Typically, the pressure bestowed upon is leads us to make a few common mistakes. Here are the top 3:
3: Let’s go to the movies!
Granted, thinking up an enjoyable activity for both you and your date to engage in is difficult, but why must the middle ground always be sitting in silence whilst watching Hugh Grant stutter his way through conversation with beautiful women? Whoever decided that sitting in awkward silence for 180 minutes watching fictional characters attempt to wriggle their way into each other’s pants was a good destination for a first date was clearly missing the point of a first date, which is to actually talk to the person you’re spending it with.

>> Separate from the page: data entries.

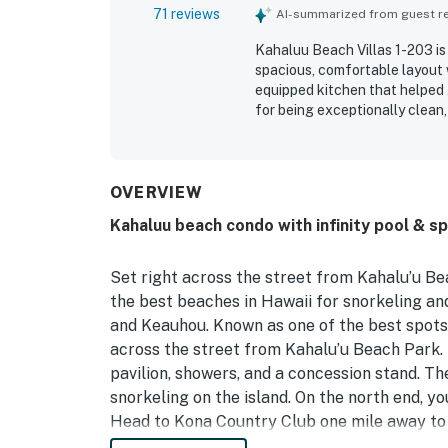
71 reviews
AI-summarized from guest rev
Kahaluu Beach Villas 1-203 is 
spacious, comfortable layout w
equipped kitchen that helped 
for being exceptionally clean
laundry, and beach essentials.
location, with easy access to 
town attractions. Guests love
with memorable sunset views f
OVERVIEW
and morning coffee. The pool 
Kahaluu beach condo with infinity pool & sp
enjoyed the washer and dryer,
parking. Overall, guests found
highly recommended place to 
Set right across the street from Kahalu’u Be
the best beaches in Hawaii for snorkeling and
and Keauhou. Known as one of the best spots f
across the street from Kahalu’u Beach Park. 
pavilion, showers, and a concession stand. T
snorkeling on the island. On the north end, yo
Head to Kona Country Club one mile away to 
head to nearby Keauhou Harbor for manta ra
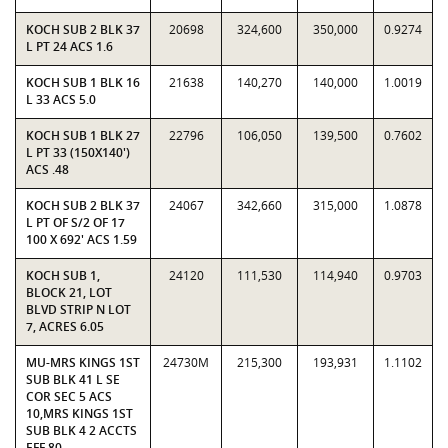
KOCH SUB 2 BLK 37
20698
324,600
350,000
0.9274
L PT 24 ACS 1.6
KOCH SUB 1 BLK 16
21638
140,270
140,000
1.0019
L 33 ACS 5.0
KOCH SUB 1 BLK 27
22796
106,050
139,500
0.7602
L PT 33 (150X140')
ACS .48
KOCH SUB 2 BLK 37
24067
342,660
315,000
1.0878
L PT OF S/2 OF 17
100 X 692' ACS 1.59
KOCH SUB 1,
24120
111,530
114,940
0.9703
BLOCK 21, LOT
BLVD STRIP N LOT
7, ACRES 6.05
MU-MRS KINGS 1ST
24730M
215,300
193,931
1.1102
SUB BLK 41 L SE
COR SEC 5 ACS
10,MRS KINGS 1ST
SUB BLK 4 2 ACCTS
EFF 80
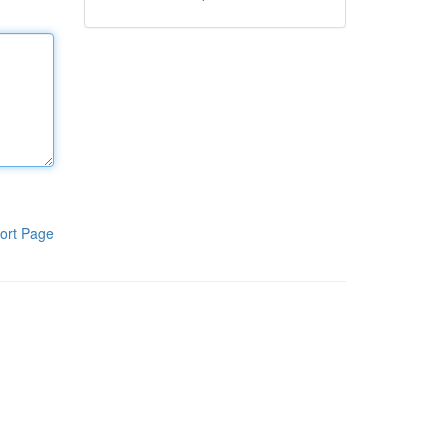
ort Page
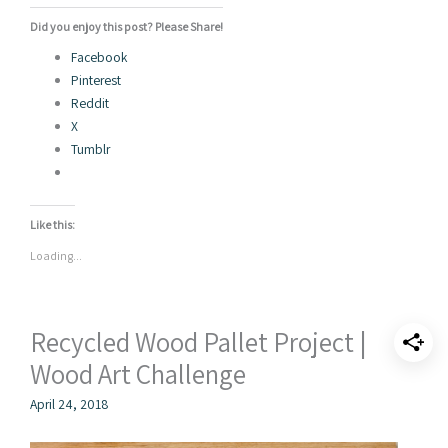
Did you enjoy this post? Please Share!
Facebook
Pinterest
Reddit
X
Tumblr
Like this:
Loading...
Recycled Wood Pallet Project |
Wood Art Challenge
April 24, 2018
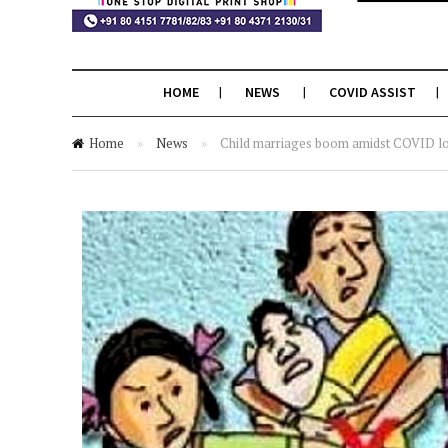
HOME
NEWS
COVID ASSIST
Home
»
News
»
Child marriages boom amidst COVID l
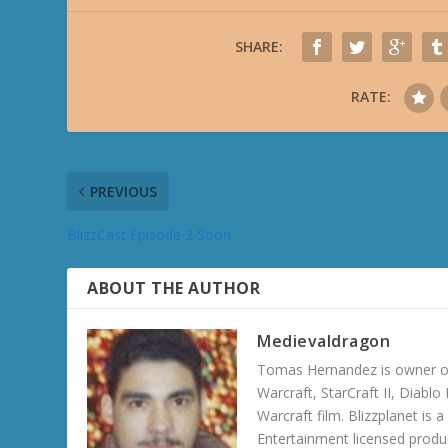
SHARE:
RATE:
PREVIOUS
BlizzCast Episode 2 Soon
ABOUT THE AUTHOR
Medievaldragon
Tomas Hernandez is owner of
Warcraft, StarCraft II, Diabl
Warcraft film. Blizzplanet is
Entertainment licensed produc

However, if you still desperately insist upon spending your date in silence, then may I suggest you take her to the Library instead? It’s cheaper and there’s less Hugh Grant. Everybody’s a winner.
2: Know your audience
There’s a thin line between sexy and sex offender, and after that joke you made about the size of your penis you are stumbling all over it. While remaining distant and failing to give her any positive attention will more than likely ensure that you don’t get a second date with her, forcing innuendos and double-entendres into the conversation will have the same effect, as will routinely mistaking her areolas for her pupils. Keep eye-contact and let her know that you’re attracted to her; this doesn’t mean walking behind her when walking up stairs and shouting “PHWOOOOOAR!”
1: Don’t overdress
Most men look their best when wearing a suit, but this doesn’t mean that you should always wear a suit. If your date turns up and you’re standing outside a restaurant looking like you’ve just been dumped at the aisle then chances are she’ll turn right around and leave you standing there, alone, looking less Double-Oh-Seven and more Double-OH FOR GOD’S SAKES, WHY WON’T ANYBODY SLEEP WITH ME?!
Avoid wearing a tie at all costs and instead opt for something more casual, as this will insinuate that you are so experienced in the art of dating that you needn’t put in a strenuous amount of physical effort in order to attract her.